简体   繁体   English

AWS Cloudwatch 日志 - 是否可以从中导出现有日志数据?

[英]AWS Cloudwatch Log - Is it possible to export existing log data from it?

I have managed to push my application logs to AWS Cloudwatch by using the AWS CloudWatch log agent.我已设法使用 AWS CloudWatch 日志代理将我的应用程序日志推送到 AWS Cloudwatch。 But the CloudWatch web console does not seem to provide a button to allow you to download/export the log data from it.但是 CloudWatch web 控制台似乎没有提供一个按钮来允许您从中下载/导出日志数据。
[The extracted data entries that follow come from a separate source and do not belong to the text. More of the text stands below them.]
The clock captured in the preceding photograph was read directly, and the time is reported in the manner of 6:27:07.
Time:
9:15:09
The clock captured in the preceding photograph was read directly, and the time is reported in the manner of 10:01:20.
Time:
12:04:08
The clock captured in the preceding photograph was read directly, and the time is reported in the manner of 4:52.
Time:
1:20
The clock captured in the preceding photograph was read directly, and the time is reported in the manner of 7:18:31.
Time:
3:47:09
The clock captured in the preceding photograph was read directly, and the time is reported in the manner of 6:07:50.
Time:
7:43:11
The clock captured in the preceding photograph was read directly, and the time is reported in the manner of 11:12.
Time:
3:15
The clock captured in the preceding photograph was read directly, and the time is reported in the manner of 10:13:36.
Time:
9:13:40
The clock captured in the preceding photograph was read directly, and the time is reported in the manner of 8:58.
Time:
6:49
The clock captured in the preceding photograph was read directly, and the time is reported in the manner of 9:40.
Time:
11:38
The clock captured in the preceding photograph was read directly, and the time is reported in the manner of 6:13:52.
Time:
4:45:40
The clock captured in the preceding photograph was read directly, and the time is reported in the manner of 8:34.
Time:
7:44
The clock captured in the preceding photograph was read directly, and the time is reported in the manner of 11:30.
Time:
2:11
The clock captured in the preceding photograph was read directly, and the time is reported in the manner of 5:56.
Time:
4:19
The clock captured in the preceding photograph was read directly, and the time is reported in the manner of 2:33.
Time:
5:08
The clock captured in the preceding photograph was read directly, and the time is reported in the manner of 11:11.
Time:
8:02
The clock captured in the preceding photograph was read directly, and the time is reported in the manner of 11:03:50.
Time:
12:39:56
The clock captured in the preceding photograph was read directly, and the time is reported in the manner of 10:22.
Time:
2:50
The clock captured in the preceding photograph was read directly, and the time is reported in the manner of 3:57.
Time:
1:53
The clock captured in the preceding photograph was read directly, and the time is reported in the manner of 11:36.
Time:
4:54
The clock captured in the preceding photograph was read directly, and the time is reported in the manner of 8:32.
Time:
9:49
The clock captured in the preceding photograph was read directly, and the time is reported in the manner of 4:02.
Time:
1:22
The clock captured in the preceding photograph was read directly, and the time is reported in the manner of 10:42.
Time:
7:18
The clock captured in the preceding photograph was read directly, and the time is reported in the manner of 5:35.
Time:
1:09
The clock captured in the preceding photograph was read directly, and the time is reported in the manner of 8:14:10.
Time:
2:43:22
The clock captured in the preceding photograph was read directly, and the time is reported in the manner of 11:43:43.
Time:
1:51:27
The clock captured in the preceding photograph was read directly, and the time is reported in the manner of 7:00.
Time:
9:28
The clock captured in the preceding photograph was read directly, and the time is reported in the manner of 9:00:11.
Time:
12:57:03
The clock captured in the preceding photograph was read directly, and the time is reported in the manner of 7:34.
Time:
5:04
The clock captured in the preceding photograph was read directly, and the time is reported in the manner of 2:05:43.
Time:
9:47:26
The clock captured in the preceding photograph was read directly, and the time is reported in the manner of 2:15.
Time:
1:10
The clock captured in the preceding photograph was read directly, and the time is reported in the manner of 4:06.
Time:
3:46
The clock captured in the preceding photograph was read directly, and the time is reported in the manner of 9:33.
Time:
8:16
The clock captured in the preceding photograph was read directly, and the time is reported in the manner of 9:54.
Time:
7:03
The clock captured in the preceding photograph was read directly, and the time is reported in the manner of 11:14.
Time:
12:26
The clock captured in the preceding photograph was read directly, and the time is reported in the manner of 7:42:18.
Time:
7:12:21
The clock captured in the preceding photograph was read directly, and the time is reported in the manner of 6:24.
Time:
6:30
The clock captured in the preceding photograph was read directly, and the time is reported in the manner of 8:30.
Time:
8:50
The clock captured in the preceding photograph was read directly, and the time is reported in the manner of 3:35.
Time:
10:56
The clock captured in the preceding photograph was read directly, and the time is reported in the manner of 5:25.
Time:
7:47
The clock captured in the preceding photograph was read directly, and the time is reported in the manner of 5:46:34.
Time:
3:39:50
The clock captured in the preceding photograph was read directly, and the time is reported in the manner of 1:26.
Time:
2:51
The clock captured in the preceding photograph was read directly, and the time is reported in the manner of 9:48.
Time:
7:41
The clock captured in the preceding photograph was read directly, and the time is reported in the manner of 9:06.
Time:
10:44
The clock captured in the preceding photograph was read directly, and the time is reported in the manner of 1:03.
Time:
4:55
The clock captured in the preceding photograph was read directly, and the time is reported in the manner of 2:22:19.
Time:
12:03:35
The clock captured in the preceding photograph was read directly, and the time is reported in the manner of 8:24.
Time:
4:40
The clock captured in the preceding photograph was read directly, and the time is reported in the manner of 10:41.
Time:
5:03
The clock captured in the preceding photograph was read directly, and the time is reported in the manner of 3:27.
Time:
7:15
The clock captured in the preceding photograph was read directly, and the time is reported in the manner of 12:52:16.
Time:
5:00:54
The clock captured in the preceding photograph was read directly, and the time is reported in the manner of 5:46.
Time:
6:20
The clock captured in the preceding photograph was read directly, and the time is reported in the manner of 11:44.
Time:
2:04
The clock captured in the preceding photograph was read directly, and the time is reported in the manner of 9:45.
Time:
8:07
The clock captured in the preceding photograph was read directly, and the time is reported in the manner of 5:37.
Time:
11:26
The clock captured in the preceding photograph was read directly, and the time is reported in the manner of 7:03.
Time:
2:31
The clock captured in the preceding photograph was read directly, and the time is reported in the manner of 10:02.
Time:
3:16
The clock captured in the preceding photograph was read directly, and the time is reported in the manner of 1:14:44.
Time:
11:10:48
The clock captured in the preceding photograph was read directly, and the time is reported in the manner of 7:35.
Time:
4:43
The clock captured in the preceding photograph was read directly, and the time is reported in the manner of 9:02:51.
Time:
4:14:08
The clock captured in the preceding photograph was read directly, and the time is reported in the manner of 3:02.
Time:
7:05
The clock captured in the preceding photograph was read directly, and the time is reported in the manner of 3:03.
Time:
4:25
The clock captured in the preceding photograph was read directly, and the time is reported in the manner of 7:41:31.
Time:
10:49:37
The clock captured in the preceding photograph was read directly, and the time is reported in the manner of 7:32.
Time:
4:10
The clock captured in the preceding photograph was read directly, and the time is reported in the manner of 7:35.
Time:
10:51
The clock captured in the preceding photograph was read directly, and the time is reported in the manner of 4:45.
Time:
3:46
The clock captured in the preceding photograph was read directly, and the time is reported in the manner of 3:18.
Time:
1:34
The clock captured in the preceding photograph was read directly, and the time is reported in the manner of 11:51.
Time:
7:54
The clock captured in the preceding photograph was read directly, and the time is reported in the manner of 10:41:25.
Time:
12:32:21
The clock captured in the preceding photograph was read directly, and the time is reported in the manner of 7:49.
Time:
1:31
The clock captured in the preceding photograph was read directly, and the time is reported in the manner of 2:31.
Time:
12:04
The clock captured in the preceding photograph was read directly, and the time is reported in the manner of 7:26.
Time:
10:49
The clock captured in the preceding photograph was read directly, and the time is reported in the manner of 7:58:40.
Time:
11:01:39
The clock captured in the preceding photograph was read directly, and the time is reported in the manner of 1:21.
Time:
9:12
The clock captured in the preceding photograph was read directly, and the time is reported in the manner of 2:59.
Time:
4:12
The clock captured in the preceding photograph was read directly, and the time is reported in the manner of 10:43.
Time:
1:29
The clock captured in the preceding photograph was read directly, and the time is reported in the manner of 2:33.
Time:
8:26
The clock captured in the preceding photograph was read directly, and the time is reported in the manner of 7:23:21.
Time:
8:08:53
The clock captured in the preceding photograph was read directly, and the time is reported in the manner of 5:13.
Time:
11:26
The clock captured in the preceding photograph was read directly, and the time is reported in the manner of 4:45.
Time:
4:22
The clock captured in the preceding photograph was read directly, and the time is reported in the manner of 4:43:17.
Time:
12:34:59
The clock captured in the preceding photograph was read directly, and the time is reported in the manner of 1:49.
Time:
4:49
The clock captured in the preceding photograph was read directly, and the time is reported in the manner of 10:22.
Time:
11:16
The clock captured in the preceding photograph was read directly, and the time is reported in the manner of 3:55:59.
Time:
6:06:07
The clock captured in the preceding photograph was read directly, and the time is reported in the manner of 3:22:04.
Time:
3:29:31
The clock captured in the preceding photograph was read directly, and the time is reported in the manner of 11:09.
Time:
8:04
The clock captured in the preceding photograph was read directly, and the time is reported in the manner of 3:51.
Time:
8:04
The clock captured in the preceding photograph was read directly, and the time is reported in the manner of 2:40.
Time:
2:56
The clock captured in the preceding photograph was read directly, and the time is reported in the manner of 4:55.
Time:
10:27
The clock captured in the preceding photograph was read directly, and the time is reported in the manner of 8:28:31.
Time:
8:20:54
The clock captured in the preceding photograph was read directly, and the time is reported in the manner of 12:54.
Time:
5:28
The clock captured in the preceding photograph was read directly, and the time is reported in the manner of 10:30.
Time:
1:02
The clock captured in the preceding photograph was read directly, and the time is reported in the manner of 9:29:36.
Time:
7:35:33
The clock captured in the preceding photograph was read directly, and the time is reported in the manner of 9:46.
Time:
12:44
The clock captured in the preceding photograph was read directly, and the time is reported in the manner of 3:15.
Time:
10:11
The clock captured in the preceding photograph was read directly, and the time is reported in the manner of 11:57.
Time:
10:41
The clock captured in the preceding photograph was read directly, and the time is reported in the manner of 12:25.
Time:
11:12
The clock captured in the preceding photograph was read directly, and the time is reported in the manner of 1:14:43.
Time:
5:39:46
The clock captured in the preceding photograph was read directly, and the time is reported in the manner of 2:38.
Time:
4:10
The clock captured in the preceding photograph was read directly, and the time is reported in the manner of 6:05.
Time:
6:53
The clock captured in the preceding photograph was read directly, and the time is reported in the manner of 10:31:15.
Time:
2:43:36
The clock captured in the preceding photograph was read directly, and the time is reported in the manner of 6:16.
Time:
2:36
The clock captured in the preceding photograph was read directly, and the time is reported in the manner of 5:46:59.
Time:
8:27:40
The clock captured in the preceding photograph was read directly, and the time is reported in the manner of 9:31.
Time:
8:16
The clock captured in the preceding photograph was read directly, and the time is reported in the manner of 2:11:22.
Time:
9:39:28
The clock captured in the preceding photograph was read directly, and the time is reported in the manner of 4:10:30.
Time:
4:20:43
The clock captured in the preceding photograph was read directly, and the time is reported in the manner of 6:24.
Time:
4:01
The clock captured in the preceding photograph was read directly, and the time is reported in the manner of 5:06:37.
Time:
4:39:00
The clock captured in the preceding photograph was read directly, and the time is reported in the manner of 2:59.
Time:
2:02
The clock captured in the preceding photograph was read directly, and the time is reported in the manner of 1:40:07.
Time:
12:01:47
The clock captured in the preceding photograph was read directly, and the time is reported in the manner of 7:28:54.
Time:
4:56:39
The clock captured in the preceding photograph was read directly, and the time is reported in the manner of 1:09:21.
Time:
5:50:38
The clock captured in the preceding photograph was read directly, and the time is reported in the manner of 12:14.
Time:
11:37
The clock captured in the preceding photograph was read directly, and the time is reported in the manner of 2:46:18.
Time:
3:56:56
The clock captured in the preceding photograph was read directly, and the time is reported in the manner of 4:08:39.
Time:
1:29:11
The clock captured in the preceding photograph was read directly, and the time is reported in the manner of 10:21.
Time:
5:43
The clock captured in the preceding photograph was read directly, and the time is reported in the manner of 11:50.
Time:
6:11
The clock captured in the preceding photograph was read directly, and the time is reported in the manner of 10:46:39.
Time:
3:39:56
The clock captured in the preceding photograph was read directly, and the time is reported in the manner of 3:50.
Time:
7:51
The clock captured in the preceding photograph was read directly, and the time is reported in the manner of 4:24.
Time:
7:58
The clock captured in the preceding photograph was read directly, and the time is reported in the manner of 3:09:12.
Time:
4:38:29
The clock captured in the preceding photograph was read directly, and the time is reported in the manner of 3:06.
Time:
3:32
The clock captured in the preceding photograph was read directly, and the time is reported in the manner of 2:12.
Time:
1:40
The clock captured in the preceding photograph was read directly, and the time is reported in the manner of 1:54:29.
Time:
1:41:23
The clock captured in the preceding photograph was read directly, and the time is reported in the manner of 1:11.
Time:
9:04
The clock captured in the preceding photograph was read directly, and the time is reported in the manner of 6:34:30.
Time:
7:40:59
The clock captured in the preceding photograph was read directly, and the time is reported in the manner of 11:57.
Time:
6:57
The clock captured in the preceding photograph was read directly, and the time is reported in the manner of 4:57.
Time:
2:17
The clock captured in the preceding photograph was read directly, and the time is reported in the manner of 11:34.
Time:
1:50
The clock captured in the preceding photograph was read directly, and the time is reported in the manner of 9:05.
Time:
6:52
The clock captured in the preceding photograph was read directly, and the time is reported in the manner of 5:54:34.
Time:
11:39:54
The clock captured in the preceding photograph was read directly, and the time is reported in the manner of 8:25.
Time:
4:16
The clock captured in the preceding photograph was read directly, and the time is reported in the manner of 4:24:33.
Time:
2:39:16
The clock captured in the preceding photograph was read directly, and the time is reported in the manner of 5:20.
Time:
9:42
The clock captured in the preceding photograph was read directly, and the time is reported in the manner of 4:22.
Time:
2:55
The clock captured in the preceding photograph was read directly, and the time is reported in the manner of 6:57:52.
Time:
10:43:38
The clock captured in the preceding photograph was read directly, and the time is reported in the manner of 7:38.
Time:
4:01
Any idea how I can achieve this goal?知道如何实现这个目标吗?

The latest AWS CLI has a CloudWatch Logs cli, that allows you to download the logs as JSON, text file or any other output supported by AWS CLI.最新的 AWS CLI 有一个 CloudWatch Logs cli,它允许您将日志下载为 JSON、文本文件或 AWS CLI 支持的任何其他输出。

For example to get the first 1MB up to 10,000 log entries from the stream a in group A to a text file, run:例如,要从A组中的流a中获取前 1MB 最多 10,000 个日志条目到文本文件,请运行:

aws logs get-log-events \
   --log-group-name A --log-stream-name a \
   --output text > a.log

The command is currently limited to a response size of maximum 1MB (up to 10,000 records per request), and if you have more you need to implement your own page stepping mechanism using the --next-token parameter.该命令当前的响应大小限制为最大 1MB(每个请求最多 10,000 条记录),如果您有更多记录,则需要使用--next-token参数实现自己的页面步进机制。 I expect that in the future the CLI will also allow full dump in a single command.我希望将来 CLI 也将允许在单个命令中进行完整转储。

Update更新

Here's a small Bash script to list events from all streams in a specific group, since a specified time:这是一个小的 Bash 脚本,用于列出特定组中所有流的事件,从指定时间开始:

#!/bin/bash
function dumpstreams() {
  aws $AWSARGS logs describe-log-streams \
    --order-by LastEventTime --log-group-name $LOGGROUP \
    --output text | while read -a st; do 
      [ "${st[4]}" -lt "$starttime" ] && continue
      stname="${st[1]}"
      echo ${stname##*:}
    done | while read stream; do
      aws $AWSARGS logs get-log-events \
        --start-from-head --start-time $starttime \
        --log-group-name $LOGGROUP --log-stream-name $stream --output text
    done
}

AWSARGS="--profile myprofile --region us-east-1"
LOGGROUP="some-log-group"
TAIL=
starttime=$(date --date "-1 week" +%s)000
nexttime=$(date +%s)000
dumpstreams
if [ -n "$TAIL" ]; then
  while true; do
    starttime=$nexttime
    nexttime=$(date +%s)000
    sleep 1
    dumpstreams
  done
fi

That last part, if you set TAIL will continue to fetch log events and will report newer events as they come in (with some expected delay).最后一部分,如果您设置TAIL将继续获取日志事件,并会在更新的事件进来时报告(有一些预期的延迟)。

There is also a python project called awslogs , allowing to get the logs: https://github.com/jorgebastida/awslogs还有一个名为awslogs的 python 项目,允许获取日志: https : //github.com/jorgebastida/awslogs

There are things like:有这样的事情:

list log groups:列出日志组:

$ awslogs groups

list streams for given log group:列出给定日志组的流:

$ awslogs streams /var/log/syslog

get the log records from all streams:从所有流中获取日志记录:

$ awslogs get /var/log/syslog

get the log records from specific stream :从特定流中获取日志记录:

$ awslogs get /var/log/syslog stream_A

and much more (filtering for time period, watching log streams...还有更多(过滤时间段,查看日志流......

I think, this tool might help you to do what you want.我认为,这个工具可能会帮助你做你想做的事。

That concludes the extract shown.